Up until very recently it was not uncommon to hear the phrase “racism is dead in America.” It was never true – even with a black man in the Oval Office – but that fallacy is looking more and more ridiculous in light of the numerous murders of unarmed young black men across the country in the last several months. Segregation and lynchings may be relics of a tragic and infuriating part of our still-recent history, but racial tensions clearly remain an issue in the United States. Ava DuVernay’s Selma, about the 1965 protest march from Selma to Montgomery, could not be coming out at a more appropriate time. Perhaps a look into the past can yield a more considerate future.
The march depicted in the film revolved around voting rights (or the lack thereof) for black citizens in the south. Recognizing the importance of the issue, and lacking support from President Lyndon B. Johnson (Tom Wilkinson), civil rights activist Martin Luther King, Jr. (David Oyelowo) and his fellows from the Southern Christian Leadership Conference travel to Selma, Alabama, where King believes he can exploit the particularly aggressive attitude towards blacks to raise awareness. His efforts culminate in the planned march, though Alabama Governor George Wallace (Tim Roth) vows to do everything in his power to stop the march from taking place.

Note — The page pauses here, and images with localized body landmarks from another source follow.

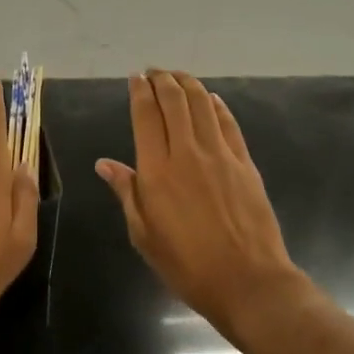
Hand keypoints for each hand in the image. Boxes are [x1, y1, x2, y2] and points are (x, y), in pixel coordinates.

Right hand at [96, 71, 306, 340]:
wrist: (248, 282)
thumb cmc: (187, 265)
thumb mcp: (144, 235)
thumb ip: (126, 192)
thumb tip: (105, 164)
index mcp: (157, 170)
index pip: (146, 115)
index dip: (140, 91)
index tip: (135, 78)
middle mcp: (187, 153)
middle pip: (174, 101)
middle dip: (162, 80)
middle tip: (154, 72)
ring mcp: (220, 155)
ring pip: (202, 104)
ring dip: (188, 84)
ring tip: (178, 76)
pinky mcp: (244, 163)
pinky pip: (228, 123)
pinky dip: (217, 105)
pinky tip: (211, 99)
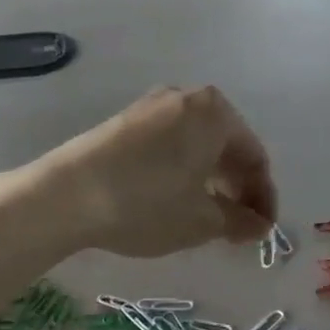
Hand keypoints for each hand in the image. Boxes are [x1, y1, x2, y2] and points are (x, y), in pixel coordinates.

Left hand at [35, 87, 276, 258]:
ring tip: (206, 216)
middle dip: (236, 187)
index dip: (262, 198)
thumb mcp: (201, 220)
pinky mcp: (125, 120)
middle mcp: (186, 98)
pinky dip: (181, 170)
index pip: (254, 157)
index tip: (261, 231)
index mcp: (215, 112)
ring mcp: (152, 105)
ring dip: (209, 180)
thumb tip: (258, 225)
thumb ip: (239, 221)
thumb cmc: (148, 202)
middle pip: (226, 145)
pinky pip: (169, 143)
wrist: (66, 194)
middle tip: (236, 226)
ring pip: (196, 144)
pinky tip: (173, 198)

Over the last 50 years, Martin Luther King, Jr. has become a mythical figure in U.S. history. To anyone born after a certain time period and without a vested interest in the civil rights movement, King is this larger than life legend – an integral player in the fight for equality who was tragically murdered for his efforts. His place in text books is almost god-like, to the point where any humanization might be considered blasphemous. DuVernay, Oyelowo, and screenwriter Paul Webb make the bold choice in depicting Martin as a normal man, warts and all. Their version of Martin makes jokes, manipulates others (toward noble ends), doubts himself, and treats his wife Coretta (Carmen Ejogo) and children less fairly than they deserve. While bringing the man down to earth, none of this undermines how powerful his voice was as a leader, and it in fact serves to deepen the film’s portrait. This is what every biopic ought to strive for, because that’s exactly what Selma is; despite its narrow focus on one event in the Civil Rights Movement, this is a movie about the man who was King.
The rest of the men and women depicted in the film do suffer somewhat because of this (apart from Stephan James’s John Lewis, who gets a good amount of attention). There are so many members of the SCLC floating around that it is hard to keep track of them all; the fact that about half of these men are named “James” or “John” doesn’t help matters. So when everyone stands around advising Martin or discussing a decision he has made, it is difficult to buy into all of the opinions being presented, merely because there is little grasp of who everyone is. Unless the viewer already has advanced knowledge of the key players involved, any investment in the characters comes from the prior work of the actors rather than their performances in Selma. It becomes more “there’s Bunk from The Wire (Wendell Pierce)” instead of “there’s Hosea Williams. Likewise for the men and women portrayed by The Knick‘s Andre Holland (as Andre Young), Dear White People‘s Tessa Thompson (as Diane Nash), The Closer‘s Corey Reynolds (as C.T. Vivian), and Common (as James Bevel). This issue is most evident in the presence of Oprah Winfrey (also a producer) onscreen. Winfrey appears prominently in the third or fourth scene as Annie Lee Cooper, a Selma resident whose attempt to register to vote is stymied. She appears periodically throughout the rest of the film, but never speaks again. But whereas the other actors engender sympathy through their previous work, Oprah is so famous that the lack of development for Annie causes the media mogul to be more of a distraction than anything else.
DuVernay overcomes these hurdles though, because the scenes where these somewhat anonymous people take action still manage to be powerful, even when neither Oyelowo’s King nor any of the recognizable actors are present. Cinematographer Bradford Young’s framing keeps all of the action clear, so when incidents devolve into violence the audience can only helplessly observe.
Some of the injustices that Martin Luther King, Jr. fought against are still prevalent in society. It’s sad but true. Selma won’t cure any of those ills, but it may raise awareness, something of which Dr. King was very much in favor. The film’s faults are more superficial than anything else; DuVernay’s confident direction (and uncredited writing – due to rights issues she had to compose original speeches for Oyelowo to deliver) produce one of the best biopics in years, and one of the best films of 2014.